После училища Пришвин поступает в Рижский политехникум, здесь он входит в один из первых нарождавшихся тогда в России марксистских кружков. Из раннего дневника: ‘Самое счастливое, самое высокое было, что я стал со своими друзьями одно существо, идти в тюрьму, на какую угодно пытку и жертву стало вдруг не страшно, потому что уже было не ‘я’, а ‘мы’ — друзья мои близкие, и от них как лучи ‘пролетарии всех стран». Ему поручают перевод и распространение нелегальной литературы. В частности, он переводит книгу Бебеля ‘Женщина в прошлом, настоящем и будущем’.
‘Никакой поэзии не было в книге, — вспоминает Пришвин в конце жизни, — но для меня книга как флейта пела о женщине будущего’. Не случайно выделял тогда для себя юноша именно эту книгу она была для него о самом заветном — о сказочной Марье Моревне, мечте его детства. Еще ребенком он предчувствовал: есть в любви к женщине какая-то целостность, осуществление прекрасного. Какое дедовское было слово ‘целомудрие’ — и сколько при проверке жизнью оказалось в нем содержания. Раскрыть его высокое значение — этой задачи хватило на всю последующую жизнь художника, и звучит она одним из главных мотивов его произведений.

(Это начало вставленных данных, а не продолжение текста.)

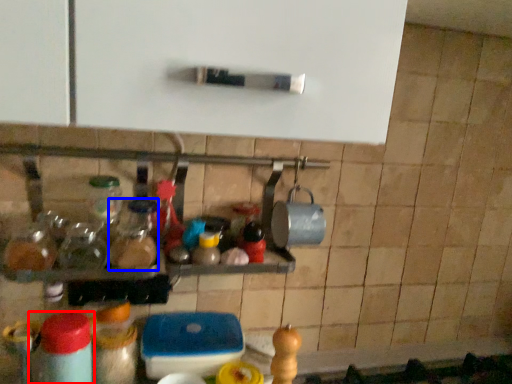
Question: Which object appears farthest to the camera in this image, bottle (highlighted by a red box) or bottle (highlighted by a blue box)?

Choices:
 (A) bottle
 (B) bottle

Answer: (B)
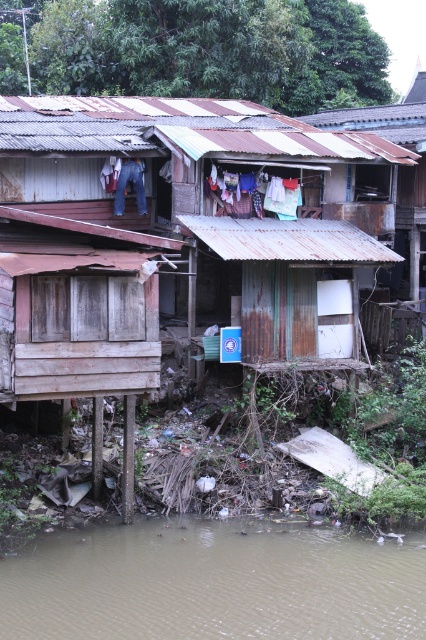
Who is positioned more to the left, rusty corrugated metal hut at center or brown muddy water at lower center?

From the viewer's perspective, rusty corrugated metal hut at center appears more on the left side.

Is point (85, 124) farther from viewer compared to point (397, 596)?

That is True.

Is point (150, 136) farther from camera compared to point (164, 538)?

Yes.

The height and width of the screenshot is (640, 426). In order to click on rusty corrugated metal hut at center in this screenshot , I will do `click(169, 232)`.

In the scene shown: Does rusty corrugated metal hut at center have a greater height compared to white fabric at center?

Indeed, rusty corrugated metal hut at center has a greater height compared to white fabric at center.

Can you confirm if rusty corrugated metal hut at center is wider than white fabric at center?

Indeed, rusty corrugated metal hut at center has a greater width compared to white fabric at center.

Measure the distance between point [135,132] and camera.

A distance of 24.95 meters exists between point [135,132] and camera.

Locate an element on the screen. This screenshot has height=640, width=426. rusty corrugated metal hut at center is located at coordinates (169, 232).

Who is more forward, (396, 593) or (287, 186)?

Point (396, 593) is in front.

Does point (376, 563) lie in front of point (284, 204)?

Yes.

Where is `brown muddy water at lower center`? The width and height of the screenshot is (426, 640). brown muddy water at lower center is located at coordinates (213, 582).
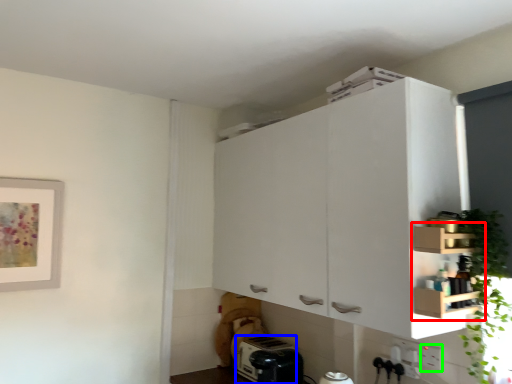
Question: Estimate the real-world distances between objects in this image. Which object is closer to cabinetry (highlighted by a red box), appliance (highlighted by a blue box) or electric outlet (highlighted by a green box)?

Choices:
 (A) appliance
 (B) electric outlet

Answer: (B)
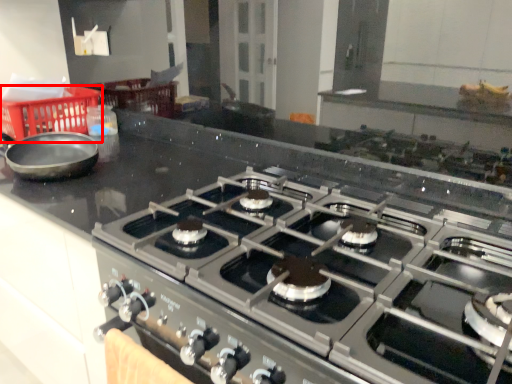
Question: From the image's perspective, where is basket (annotated by the red box) located relative to gas stove?

Choices:
 (A) below
 (B) above

Answer: (B)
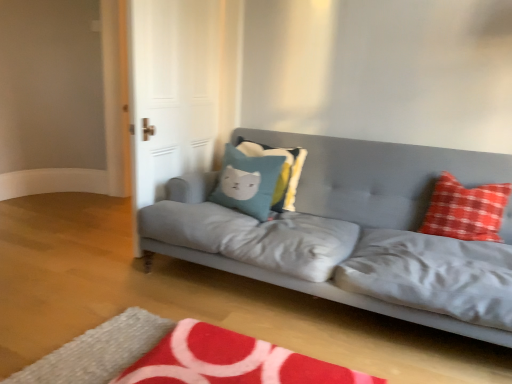
Question: Is white glossy door at upper left positioned before matte gray couch at center?

Choices:
 (A) yes
 (B) no

Answer: (B)

Question: Is white glossy door at upper left thinner than matte gray couch at center?

Choices:
 (A) yes
 (B) no

Answer: (A)

Question: Considering the relative positions of white glossy door at upper left and matte gray couch at center in the image provided, is white glossy door at upper left to the left of matte gray couch at center from the viewer's perspective?

Choices:
 (A) yes
 (B) no

Answer: (A)

Question: Considering the relative sizes of white glossy door at upper left and matte gray couch at center in the image provided, is white glossy door at upper left bigger than matte gray couch at center?

Choices:
 (A) yes
 (B) no

Answer: (B)

Question: Is white glossy door at upper left positioned with its back to matte gray couch at center?

Choices:
 (A) no
 (B) yes

Answer: (B)

Question: Is red checkered pillow at right, acting as the 3th pillow starting from the left, bigger or smaller than red plush rug at lower center?

Choices:
 (A) big
 (B) small

Answer: (B)

Question: From the image's perspective, is red checkered pillow at right, acting as the 3th pillow starting from the left, located above or below red plush rug at lower center?

Choices:
 (A) below
 (B) above

Answer: (B)

Question: Considering the positions of red checkered pillow at right, which is the first pillow in right-to-left order, and red plush rug at lower center in the image, is red checkered pillow at right, which is the first pillow in right-to-left order, wider or thinner than red plush rug at lower center?

Choices:
 (A) wide
 (B) thin

Answer: (B)

Question: Visually, is red checkered pillow at right, acting as the 3th pillow starting from the left, positioned to the left or to the right of red plush rug at lower center?

Choices:
 (A) right
 (B) left

Answer: (A)

Question: From a real-world perspective, is red checkered pillow at right, acting as the 3th pillow starting from the left, positioned above or below teal fabric pillow with cat design at center, which appears as the third pillow when viewed from the right?

Choices:
 (A) below
 (B) above

Answer: (B)

Question: In terms of width, does red checkered pillow at right, acting as the 3th pillow starting from the left, look wider or thinner when compared to teal fabric pillow with cat design at center, the first pillow positioned from the left?

Choices:
 (A) wide
 (B) thin

Answer: (B)

Question: Considering the positions of red checkered pillow at right, acting as the 3th pillow starting from the left, and teal fabric pillow with cat design at center, which appears as the third pillow when viewed from the right, in the image, is red checkered pillow at right, acting as the 3th pillow starting from the left, bigger or smaller than teal fabric pillow with cat design at center, which appears as the third pillow when viewed from the right,?

Choices:
 (A) small
 (B) big

Answer: (A)

Question: Is red checkered pillow at right, which is the first pillow in right-to-left order, situated inside teal fabric pillow with cat design at center, the first pillow positioned from the left, or outside?

Choices:
 (A) inside
 (B) outside

Answer: (B)

Question: Considering the positions of red plush rug at lower center and white glossy door at upper left in the image, is red plush rug at lower center wider or thinner than white glossy door at upper left?

Choices:
 (A) wide
 (B) thin

Answer: (A)

Question: In the image, is red plush rug at lower center positioned in front of or behind white glossy door at upper left?

Choices:
 (A) behind
 (B) front

Answer: (B)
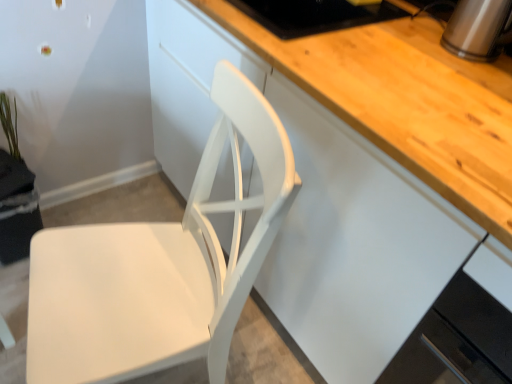
Identify the location of free space underneath satin silver kettle at upper right (from a real-world perspective). (470, 53).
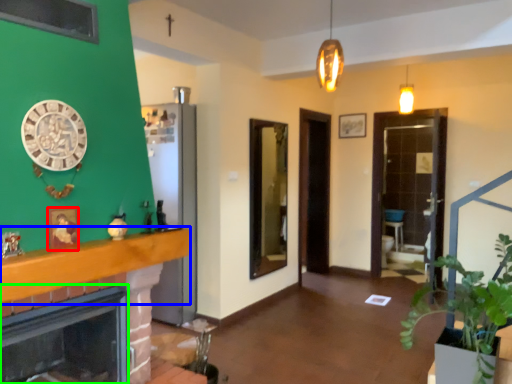
Question: Which is nearer to the picture frame (highlighted by a red box)? balustrade (highlighted by a blue box) or fireplace (highlighted by a green box).

Choices:
 (A) balustrade
 (B) fireplace

Answer: (A)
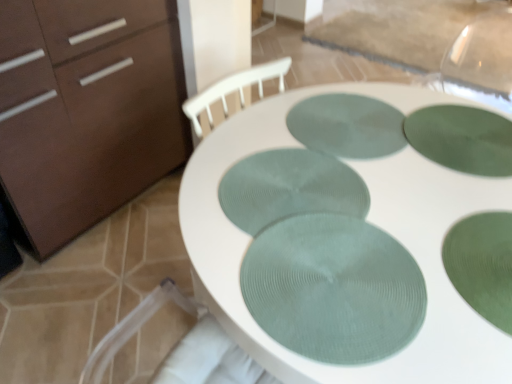
The image size is (512, 384). In order to click on matte brown cabinet at left in this screenshot , I will do `click(86, 110)`.

The image size is (512, 384). What are the coordinates of `green textured glass plate at center, the third glass plate when ordered from front to back` in the screenshot? It's located at (289, 188).

Based on the photo, how much space does green textured glass plate at upper right, placed as the 2th glass plate when sorted from back to front, occupy vertically?

It is 0.39 inches.

Describe the element at coordinates (462, 138) in the screenshot. The height and width of the screenshot is (384, 512). I see `green textured glass plate at upper right, placed as the 2th glass plate when sorted from back to front` at that location.

What do you see at coordinates (482, 265) in the screenshot? I see `green textured glass at center, acting as the second glass plate starting from the front` at bounding box center [482, 265].

You are a GUI agent. You are given a task and a screenshot of the screen. Output one action in this format:
    pyautogui.click(x=<x>, y=<y>)
    Task: Click on the matte brown cabinet at left
    
    Given the screenshot: What is the action you would take?
    pyautogui.click(x=86, y=110)

Is point (197, 228) behind point (338, 98)?

That is False.

Is white textured placemats at center taller than green textured placemat at center, which is the 1th glass plate in back-to-front order?

Yes.

At what (x,y) coordinates should I click in order to perform the action: click on the 5th glass plate above when counting from the white textured placemats at center (from the image's perspective). Please return your answer as a coordinate pair (x, y). Looking at the image, I should click on (347, 126).

Could you measure the distance between matte brown cabinet at left and green textured glass plate at upper right, placed as the 2th glass plate when sorted from back to front?

matte brown cabinet at left and green textured glass plate at upper right, placed as the 2th glass plate when sorted from back to front, are 1.19 meters apart.

Would you say green textured glass plate at upper right, placed as the 2th glass plate when sorted from back to front, is part of matte brown cabinet at left's contents?

No.

Find the location of a particular element. This screenshot has height=384, width=512. the 2nd glass plate above the matte brown cabinet at left (from a real-world perspective) is located at coordinates (462, 138).

How many degrees apart are the facing directions of matte brown cabinet at left and green textured glass plate at upper right, placed as the 2th glass plate when sorted from back to front?

72.8 degrees separate the facing orientations of matte brown cabinet at left and green textured glass plate at upper right, placed as the 2th glass plate when sorted from back to front.

Identify the location of the 3rd glass plate behind the green textured glass plate at center, the first glass plate viewed from the front. (462, 138).

From a real-world perspective, which is physically above, green textured glass plate at center, the first glass plate viewed from the front, or green textured glass plate at upper right, positioned as the 4th glass plate in front-to-back order?

green textured glass plate at center, the first glass plate viewed from the front.

Considering the positions of objects green textured glass plate at center, the first glass plate viewed from the front, and green textured glass plate at upper right, positioned as the 4th glass plate in front-to-back order, in the image provided, who is more to the left, green textured glass plate at center, the first glass plate viewed from the front, or green textured glass plate at upper right, positioned as the 4th glass plate in front-to-back order,?

From the viewer's perspective, green textured glass plate at center, the first glass plate viewed from the front, appears more on the left side.

Can you confirm if green textured glass plate at center, the first glass plate viewed from the front, is thinner than green textured glass plate at upper right, positioned as the 4th glass plate in front-to-back order?

Yes.

Which object is closer to the camera taking this photo, green textured placemat at center, which is the fifth glass plate in front-to-back order, or green textured glass at center, acting as the second glass plate starting from the front?

green textured glass at center, acting as the second glass plate starting from the front.

Could you tell me if green textured placemat at center, which is the fifth glass plate in front-to-back order, is turned towards green textured glass at center, acting as the second glass plate starting from the front?

No, green textured placemat at center, which is the fifth glass plate in front-to-back order, does not turn towards green textured glass at center, acting as the second glass plate starting from the front.

Based on their sizes in the image, would you say green textured placemat at center, which is the fifth glass plate in front-to-back order, is bigger or smaller than green textured glass at center, acting as the second glass plate starting from the front?

In the image, green textured placemat at center, which is the fifth glass plate in front-to-back order, appears to be larger than green textured glass at center, acting as the second glass plate starting from the front.

Do you think green textured placemat at center, which is the 1th glass plate in back-to-front order, is within green textured glass at center, positioned as the fourth glass plate in back-to-front order, or outside of it?

green textured placemat at center, which is the 1th glass plate in back-to-front order, cannot be found inside green textured glass at center, positioned as the fourth glass plate in back-to-front order.

Looking at the image, does green textured glass plate at center, the first glass plate viewed from the front, seem bigger or smaller compared to green textured glass at center, positioned as the fourth glass plate in back-to-front order?

Considering their sizes, green textured glass plate at center, the first glass plate viewed from the front, takes up more space than green textured glass at center, positioned as the fourth glass plate in back-to-front order.

Considering the sizes of objects green textured glass plate at center, the first glass plate viewed from the front, and green textured glass at center, positioned as the fourth glass plate in back-to-front order, in the image provided, who is wider, green textured glass plate at center, the first glass plate viewed from the front, or green textured glass at center, positioned as the fourth glass plate in back-to-front order,?

green textured glass at center, positioned as the fourth glass plate in back-to-front order, is wider.

Is green textured glass plate at center, the first glass plate viewed from the front, positioned with its back to green textured glass at center, positioned as the fourth glass plate in back-to-front order?

No, green textured glass plate at center, the first glass plate viewed from the front, is not facing away from green textured glass at center, positioned as the fourth glass plate in back-to-front order.

Is green textured glass plate at center, the first glass plate viewed from the front, in contact with green textured glass at center, acting as the second glass plate starting from the front?

They are not placed beside each other.

From the image's perspective, is green textured glass plate at center, the 3th glass plate viewed from the back, located above or below green textured placemat at center, which is the 1th glass plate in back-to-front order?

green textured glass plate at center, the 3th glass plate viewed from the back, is below green textured placemat at center, which is the 1th glass plate in back-to-front order.

Is green textured glass plate at center, the third glass plate when ordered from front to back, not inside green textured placemat at center, which is the 1th glass plate in back-to-front order?

Yes, green textured glass plate at center, the third glass plate when ordered from front to back, is not within green textured placemat at center, which is the 1th glass plate in back-to-front order.

From a real-world perspective, who is located lower, green textured glass plate at center, the third glass plate when ordered from front to back, or green textured placemat at center, which is the 1th glass plate in back-to-front order?

green textured placemat at center, which is the 1th glass plate in back-to-front order.

Visually, is green textured glass plate at center, the third glass plate when ordered from front to back, positioned to the left or to the right of green textured placemat at center, which is the 1th glass plate in back-to-front order?

green textured glass plate at center, the third glass plate when ordered from front to back, is to the left of green textured placemat at center, which is the 1th glass plate in back-to-front order.

Can you confirm if green textured glass at center, acting as the second glass plate starting from the front, is bigger than white textured placemats at center?

Actually, green textured glass at center, acting as the second glass plate starting from the front, might be smaller than white textured placemats at center.

Who is taller, green textured glass at center, positioned as the fourth glass plate in back-to-front order, or white textured placemats at center?

white textured placemats at center is taller.

Is green textured glass at center, acting as the second glass plate starting from the front, not near white textured placemats at center?

green textured glass at center, acting as the second glass plate starting from the front, is actually quite close to white textured placemats at center.

Considering the points (480, 259) and (422, 242), which point is in front, point (480, 259) or point (422, 242)?

Point (480, 259)

Locate an element on the screen. glass plate that is the 1st one when counting leftward from the white textured placemats at center is located at coordinates (347, 126).

At what (x,y) coordinates should I click in order to perform the action: click on the chest of drawers lying above the green textured glass plate at upper right, placed as the 2th glass plate when sorted from back to front (from the image's perspective). Please return your answer as a coordinate pair (x, y). Looking at the image, I should click on (86, 110).

When comparing their distances from green textured glass plate at center, the third glass plate when ordered from front to back, does matte brown cabinet at left or white textured placemats at center seem further?

matte brown cabinet at left.

When comparing their distances from green textured glass plate at center, the first glass plate viewed from the front, does green textured glass at center, positioned as the fourth glass plate in back-to-front order, or matte brown cabinet at left seem closer?

green textured glass at center, positioned as the fourth glass plate in back-to-front order.

Which object lies nearer to the anchor point matte brown cabinet at left, green textured glass plate at upper right, positioned as the 4th glass plate in front-to-back order, or green textured glass plate at center, the 3th glass plate viewed from the back?

green textured glass plate at center, the 3th glass plate viewed from the back.

Considering their positions, is green textured glass plate at upper right, placed as the 2th glass plate when sorted from back to front, positioned closer to white textured placemats at center than green textured glass at center, positioned as the fourth glass plate in back-to-front order?

Among the two, green textured glass plate at upper right, placed as the 2th glass plate when sorted from back to front, is located nearer to white textured placemats at center.

Considering their positions, is green textured placemat at center, which is the 1th glass plate in back-to-front order, positioned closer to green textured glass at center, acting as the second glass plate starting from the front, than white textured placemats at center?

Among the two, white textured placemats at center is located nearer to green textured glass at center, acting as the second glass plate starting from the front.

Estimate the real-world distances between objects in this image. Which object is closer to green textured glass plate at center, the third glass plate when ordered from front to back, green textured placemat at center, which is the fifth glass plate in front-to-back order, or green textured glass plate at center, the first glass plate viewed from the front?

The object closer to green textured glass plate at center, the third glass plate when ordered from front to back, is green textured glass plate at center, the first glass plate viewed from the front.

Based on their spatial positions, is green textured glass plate at center, the first glass plate viewed from the front, or green textured glass at center, positioned as the fourth glass plate in back-to-front order, further from white textured placemats at center?

The object further to white textured placemats at center is green textured glass at center, positioned as the fourth glass plate in back-to-front order.

When comparing their distances from green textured glass plate at upper right, placed as the 2th glass plate when sorted from back to front, does matte brown cabinet at left or white textured placemats at center seem further?

matte brown cabinet at left is positioned further to the anchor green textured glass plate at upper right, placed as the 2th glass plate when sorted from back to front.

The height and width of the screenshot is (384, 512). Identify the location of table between matte brown cabinet at left and green textured glass plate at upper right, placed as the 2th glass plate when sorted from back to front. (367, 219).

Locate an element on the screen. Image resolution: width=512 pixels, height=384 pixels. glass plate between matte brown cabinet at left and green textured glass plate at center, the first glass plate viewed from the front is located at coordinates (289, 188).

Locate an element on the screen. table located between green textured glass plate at center, the 3th glass plate viewed from the back, and green textured glass at center, acting as the second glass plate starting from the front, in the left-right direction is located at coordinates (367, 219).

Locate an element on the screen. This screenshot has height=384, width=512. table between matte brown cabinet at left and green textured glass at center, acting as the second glass plate starting from the front, in the horizontal direction is located at coordinates (367, 219).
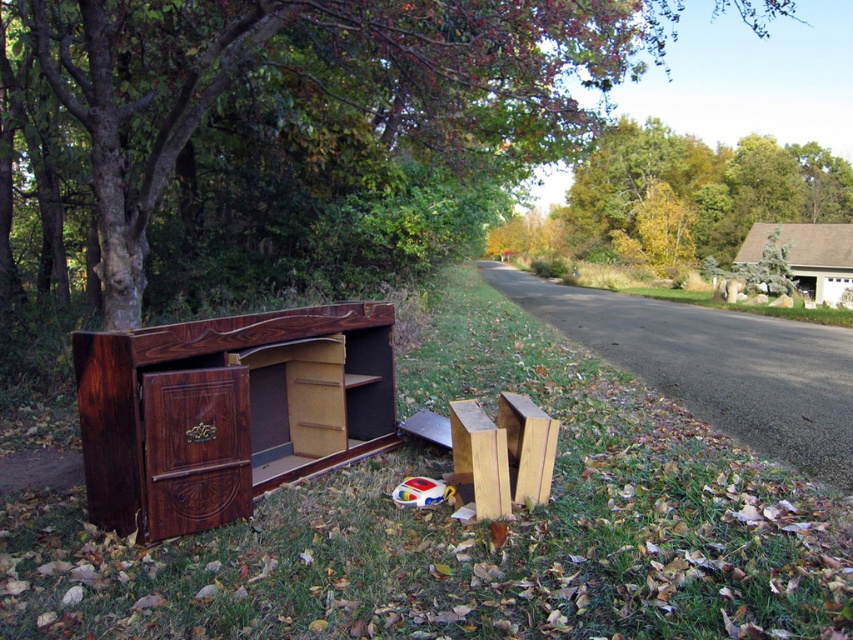
Who is positioned more to the right, brown wood tree at left or wooden drawer at center?

brown wood tree at left is more to the right.

Which is in front, point (186, 13) or point (213, 408)?

Positioned in front is point (213, 408).

Is point (350, 140) positioned before point (144, 436)?

No, it is behind (144, 436).

Locate an element on the screen. The width and height of the screenshot is (853, 640). brown wood tree at left is located at coordinates (281, 132).

Does point (375, 580) come in front of point (277, 371)?

Yes, point (375, 580) is closer to viewer.

Is brown grass at lower left shorter than dark wood cabinet at left?

Yes.

At what (x,y) coordinates should I click in order to perform the action: click on brown grass at lower left. Please return your answer as a coordinate pair (x, y). The height and width of the screenshot is (640, 853). Looking at the image, I should click on (471, 525).

I want to click on brown grass at lower left, so click(471, 525).

Does dark wood cabinet at left have a lesser height compared to wooden drawer at center?

No, dark wood cabinet at left is not shorter than wooden drawer at center.

Which is below, dark wood cabinet at left or wooden drawer at center?

wooden drawer at center is lower down.

Locate an element on the screen. The image size is (853, 640). dark wood cabinet at left is located at coordinates (225, 410).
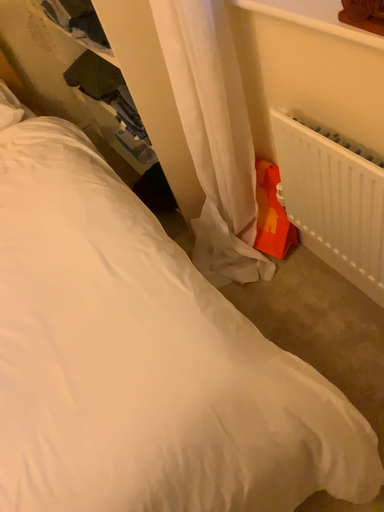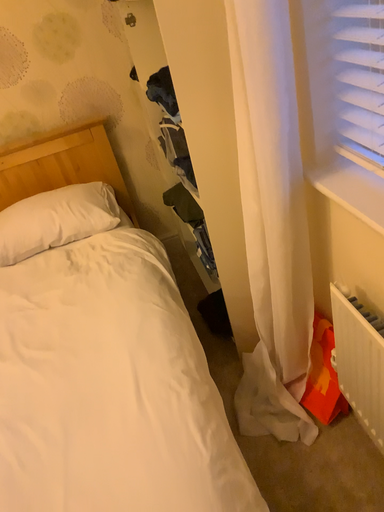
Question: How did the camera likely rotate when shooting the video?

Choices:
 (A) rotated right
 (B) rotated left

Answer: (B)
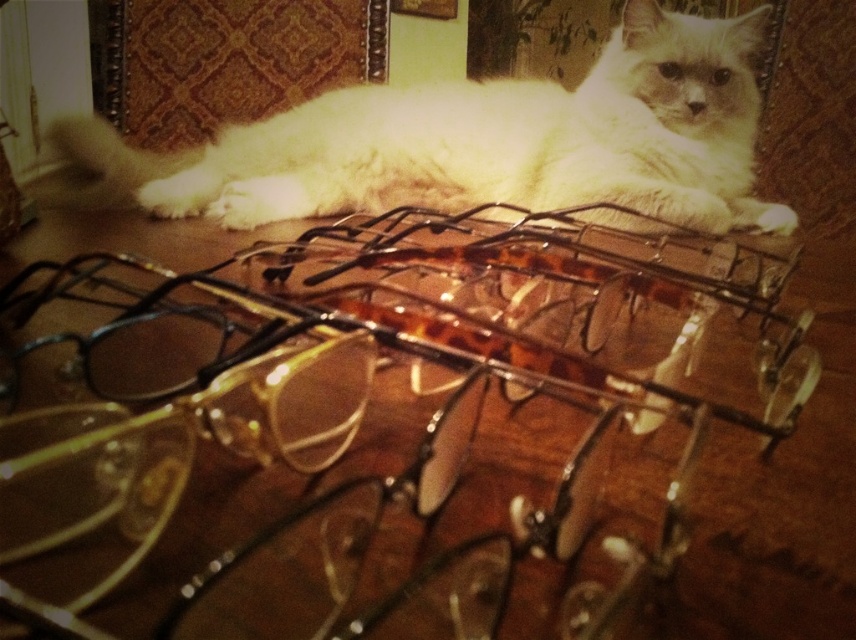
You are trying to decide whether to place a small decorative item on the transparent plastic glasses at center without crushing them. Considering their size relative to the white fluffy cat at upper center, can you estimate if the glasses are large enough to support the item?

The transparent plastic glasses at center has a smaller size compared to the white fluffy cat at upper center. Since the glasses are smaller than the cat, they may not be able to support the weight of the item safely. It would be better to choose a sturdier surface.

You are a delivery robot with a height of 24 inches. You need to move from the transparent plastic glasses at center to the white fluffy cat at upper center. Can you pass through the space between them without bending down?

The distance between the transparent plastic glasses at center and the white fluffy cat at upper center is 23.69 inches. Since the robot is 24 inches tall, it cannot pass through the space without bending down because the available vertical clearance is less than its height.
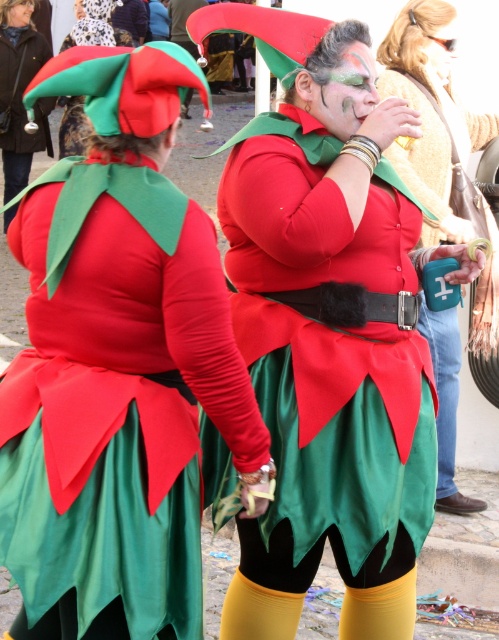
You are standing in front of the two elves in their festive costumes. You notice two points marked in the image. Which point, point 1 at coordinates [412,12] or point 2 at [29,10], is closer to you?

Point 1 at coordinates [412,12] is closer to you than point 2 at [29,10].

You are an elf costume designer looking at the image of two elves. You notice the matte red fabric at center and the matte fabric elf costume at center. Which one is covering the other?

The matte red fabric at center is positioned over the matte fabric elf costume at center, so it is covering it.

Where is the matte green fabric hat at upper center located in the image?

The matte green fabric hat at upper center is located at point (132, 19) in the image.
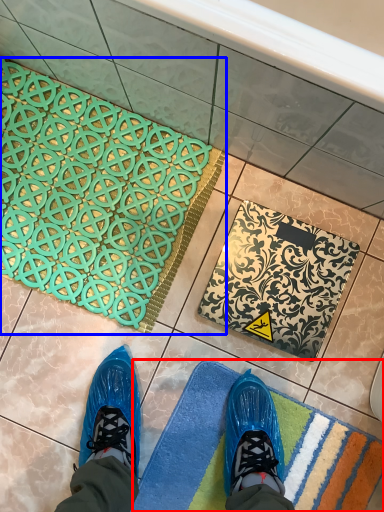
Question: Among these objects, which one is nearest to the camera, bath mat (highlighted by a red box) or bath mat (highlighted by a blue box)?

Choices:
 (A) bath mat
 (B) bath mat

Answer: (A)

Самоотверженная революционная работа Пришвина привела его в тюремную одиночку, потом в ссылку, а потом уже за границу, где он кончил в Лейпцигском университете агрономическое отделение философского факультета. В те годы выбор предметов там был свободен и резкого разграничения между гуманитарными, точными и практическими курсами не существовало.
По окончании университета Пришвин попал в Париж, и там на него обрушилась, как величайшее испытание, не мечтательная, а реальная любовь к русской девушке-студентке Варваре Петровне Измалковой. Эта первая любовь перевернула всю его душу, отношение к жизни и понимание своего места в ней. Любовь продолжалась только две недели: поцелуи в весеннем Люксембургском саду и неясные планы на будущее. Девушка с женской проницательностью поняла, что она ‘лишь повод для его полета’, ей хотелось обычного, устойчивого, земного, а ему надо было еще далеко и долго лететь по всем стихиям мира, чтоб понять себя и этот мир. Они расстались.
‘Женщина протянула руку к арфе, тронула пальцем, и от прикосновения пальца ее к струне родился звук. Так и со мной было: она тронула — и я запел’. Женщина, не ведая того, подарила нам поэта, а сама растворилась в безвестности. Пришвин был оглушен и подавлен разрывом. Он долго находился на грани душевной болезни, хотя это было его тайной, тщательно скрываемой от всех. Он вернулся на родину. Теперь он припал к земле — к последнему прибежищу, и там у природы вновь, как ребенок, стал учиться жить. Все это происходило в первые годы нового, XX века.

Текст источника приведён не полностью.